Menurut data Badan Pusat Statistik (BPS), Gini Ratio yang menjadi indikator ketimpangan pendapatan, mengalami kenaikan dari 0,379 pada Maret 2024 menjadi 0,381 pada September 2024. Ini menunjukkan distribusi pendapatan di Indonesia semakin tak merata.
“Di balik ini semua, rasanya mengapa masyarakat kita sangat impulsif terhadap apa yang sudah terjadi kan karena soal kesenjangan ekonomi.” kata ekonom senior Tauhid Ahmad.
Salah satu indikator yang menunjukkan jurang antara si kaya dan si miskin semakin melebar adalah data tabungan atau simpanan yang dicatat oleh Lembaga Penjamin Simpanan (LPS). LPS mencatat pertumbuhan tabungan masyarakat atau individu yang kurang dari Rp 100 juta mengalami perlambatan. Sementara masyarakat yang memiliki tabungan di atas Rp 5 miliar justru cenderung mengalami laju peningkatan signifikan.
“Simpanan di bawah Rp 100 juta makin turun, tapi di atas Rp 5 miliar makin tinggi. Ini yang dilihat, apakah ada upaya jangka pendek atau tidak mengurangi hal tersebut.” jelas Tauhid.
Data LPS menunjukkan, pertumbuhan tabungan masyarakat yang kurang dari Rp100 juta dari Juli 2016 hingga Juli 2019 tercatat sebesar 26,3%. Pertumbuhan ini mengalami perlambatan jika dibandingkan dengan kondisi Juli 2021 hingga Juli 2024 yang hanya bertambah 11,9%.
Pertumbuhan tabungan masyarakat dengan saldo Rp100 juta hingga Rp200 juta juga melambat.
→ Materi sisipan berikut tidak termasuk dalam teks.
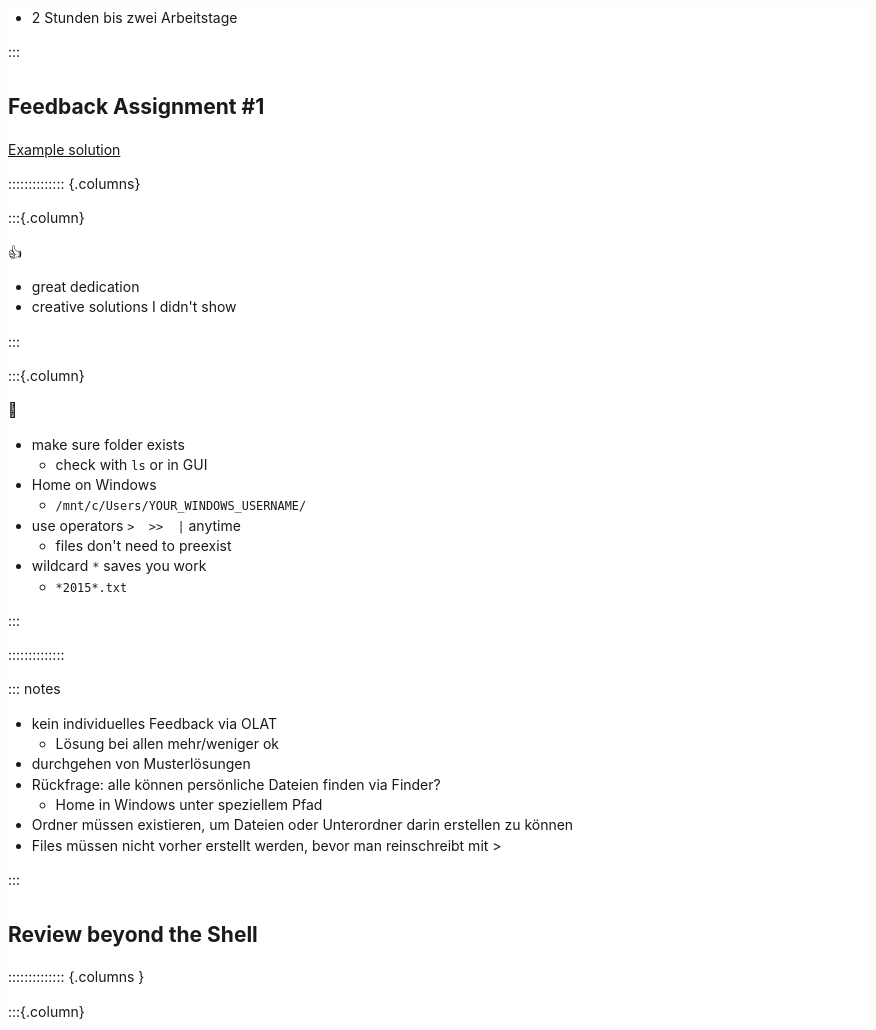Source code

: - 2 Stunden bis zwei Arbeitstage

:::

## Feedback Assignment #1

[Example solution](https://github.com/aflueckiger/KED2020/blob/master/exercises/exercise_1/flueckiger_KED2020_ex_1_solutions.sh)

:::::::::::::: {.columns}

:::{.column}

 :thumbsup:

* great dedication
* creative solutions I didn't show

:::

:::{.column}

:triumph:

- make sure folder exists
  - check with `ls` or in GUI
- Home on Windows
  - `/mnt/c/Users/YOUR_WINDOWS_USERNAME/`
- use operators `>  >>  |` anytime
  - files don't need to preexist
- wildcard `*` saves you work
  - `*2015*.txt`





:::

::::::::::::::



::: notes

- kein individuelles Feedback via OLAT
  - Lösung bei allen mehr/weniger ok
- durchgehen von Musterlösungen
- Rückfrage: alle können persönliche Dateien finden via Finder?
  - Home in Windows unter speziellem Pfad
- Ordner müssen existieren, um Dateien oder Unterordner darin erstellen zu können
- Files müssen nicht vorher erstellt werden, bevor man reinschreibt mit >

:::

## Review beyond the Shell  

:::::::::::::: {.columns }

:::{.column}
Pada periode Juli 2016-Juli 2019 tercatat tumbuh 29,4%. Sementara Juli 2021 hingga Juli 2024 hanya tumbuh 13,3%.
Sementara masyarakat yang memiliki tabungan di atas Rp5 miliar, pada periode 2016-2019, pertumbuhan tabungannya naik 29,7%, dan pada Juli 2021 hingga Juli 2024 tumbuh lebih tinggi sebesar 33,9%.
Kondisi kelas menengah di Indonesia juga cukup memprihatinkan. Selain banyak yang telah turun kelas, Bank Dunia (World Bank) menyebut kelas menengah di Indonesia kini makin tertinggal dengan kelas atas maupun kelas bawah. World Bank mencatat, jumlah kelas menengah Indonesia kian menyusut dari 57,33 juta orang pada 2019 menjadi 47,85 juta jiwa pada 2024.
“Tidak ada upaya konkrit yang membantu daya beli mereka (kelas menengah), apalagi soal pajak. Ini kan penting. Ada lagi royalti musik, UMKM 0,5%, atau PPN. Saya kira ini yang perlu diusulkan untuk diubah untuk menggenjot daya beli mereka.” kata Tauhid.